2011年3月29日火曜日

大阪のホテル料金、東京超え 企業の西日本シフト反映

大阪のホテル料金、東京超え 企業の西日本シフト反映

2011/3/29 0:30
 東日本大震災を受け、東京と大阪でホテル市況の明暗が分かれている。都市ホテルは東京でキャンセルが相次いだのに対し、大阪は企業が一時的な拠点として使うなどの需要が増加。価格比較サイトのカカクコムの調べでは、大阪の宿泊単価が東京を大幅に上回る異例の動きとなっている。震災直後に比べて価格差は縮小したが、企業の西日本シフトを反映しているといえそうだ。
 カカクコムは、同社が運営する宿泊予約サイト「yoyaQ.com」で販売したホテルの宿泊単価を集計している。3月15日以降、平日の場合、大阪が東京より1000~7000円高い状態が続いている。11日に震災が起きる前は、法人需要の好調を映し東京が高いことが多かった。前年同期と比較しても、16日以降、東京が前年割れなのに対し、大阪は前年実績を上回る。
 帝国ホテルは80%を超えていた帝国ホテル東京(東京・千代田)の客室稼働率が震災後は40%前後に落ちた。一方、帝国ホテル大阪(大阪市)は春休みのレジャー需要も重なり「客室を用意できないほどだ」という。
 都心の他の大手ホテルも震災直後こそ帰宅困難者などの宿泊利用が増えたが、企業の研修や海外客のキャンセル・延期が相次いでいる。
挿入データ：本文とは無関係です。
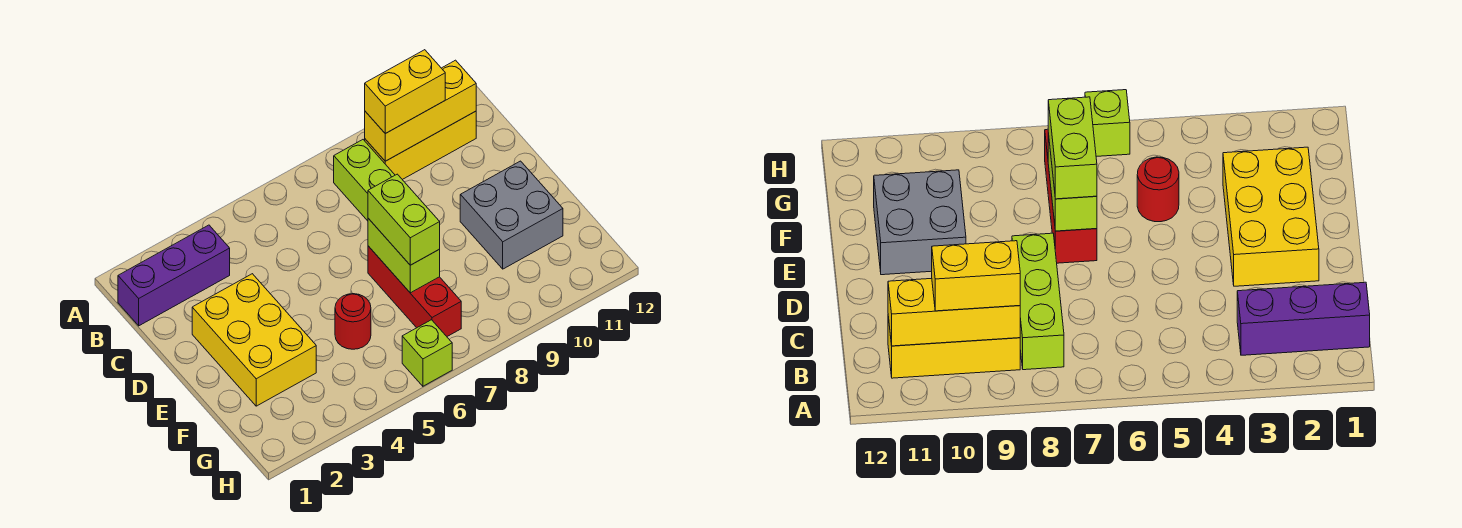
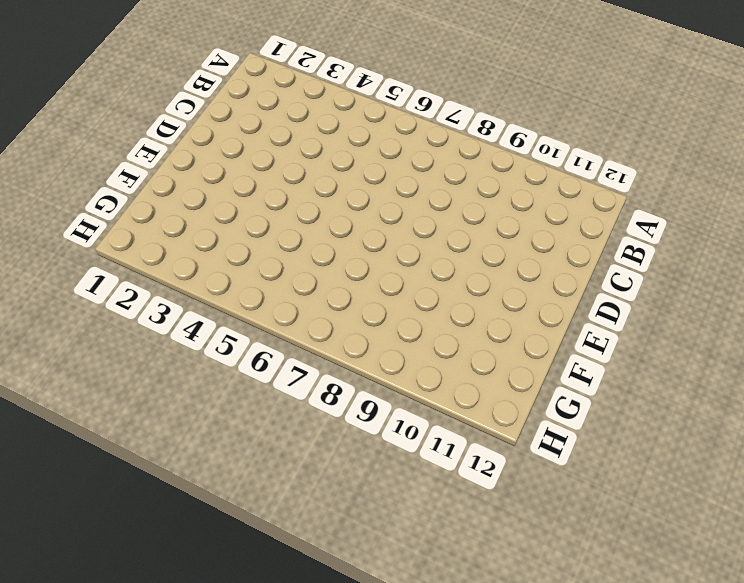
none -> purple 1x3 brick [118,225,230,326]
none -> lime 1x3 brick [334,140,395,221]
none -> yellow 1x3 brick [365,111,476,180]

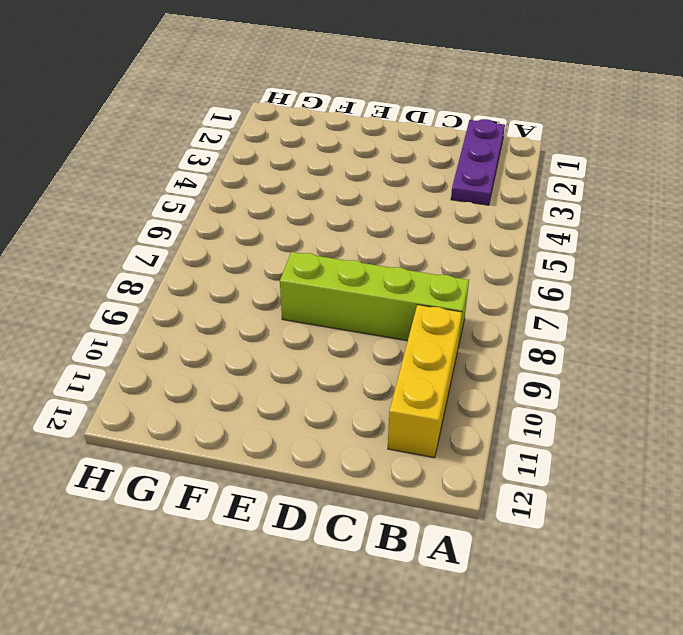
purple 1x3 plate [451,119,505,205] -> purple 1x3 brick [118,225,230,326]
lime 1x4 brick [280,252,469,347] -> lime 1x3 brick [334,140,395,221]
none -> yellow 2x3 brick [192,274,316,406]
none -> red 1x3 brick [368,246,461,336]
none -> grey 2x2 brick [460,161,563,269]

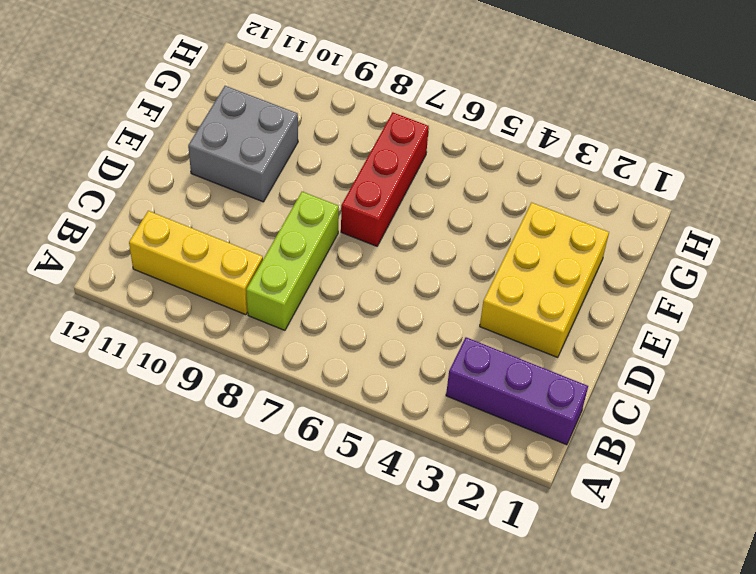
none -> red 1x1 round brick [335,294,371,349]
none -> lime 1x1 brick [402,320,452,386]
none -> yellow 1x3 brick [365,60,476,161]

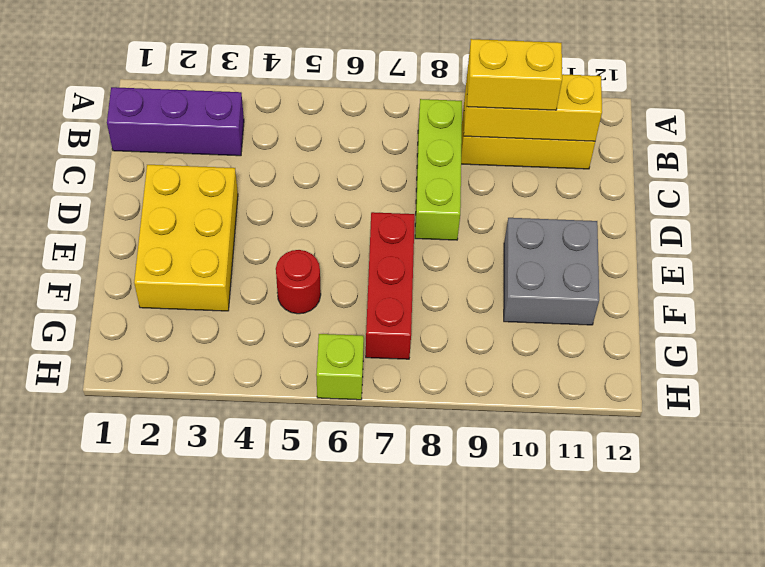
none -> lime 1x2 brick [368,218,440,293]
none -> lime 1x2 brick [368,174,440,265]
急きょ発生した空き部屋を安値で販売せざるをえない状況だ。
 外資系企業を中心に大阪に本社機能や従業員を一時的に移す動きが出ている。ホテルの複数の部屋を一定期間利用するケースが多い。ホテル阪急インターナショナル(大阪市)は80%台後半だった稼働率が5~7ポイント上がった。原発問題や計画停電の影響などを懸念し、「関東在住の一般客の利用も目立つ」(同ホテル)という。
 ただ、足元では東京に再び拠点を戻す企業もある。スウェーデンのカジュアル衣料店、ヘネス・アンド・モーリッツ(H&M)は、大阪に一時移転した本社機能を23日付で東京に戻した。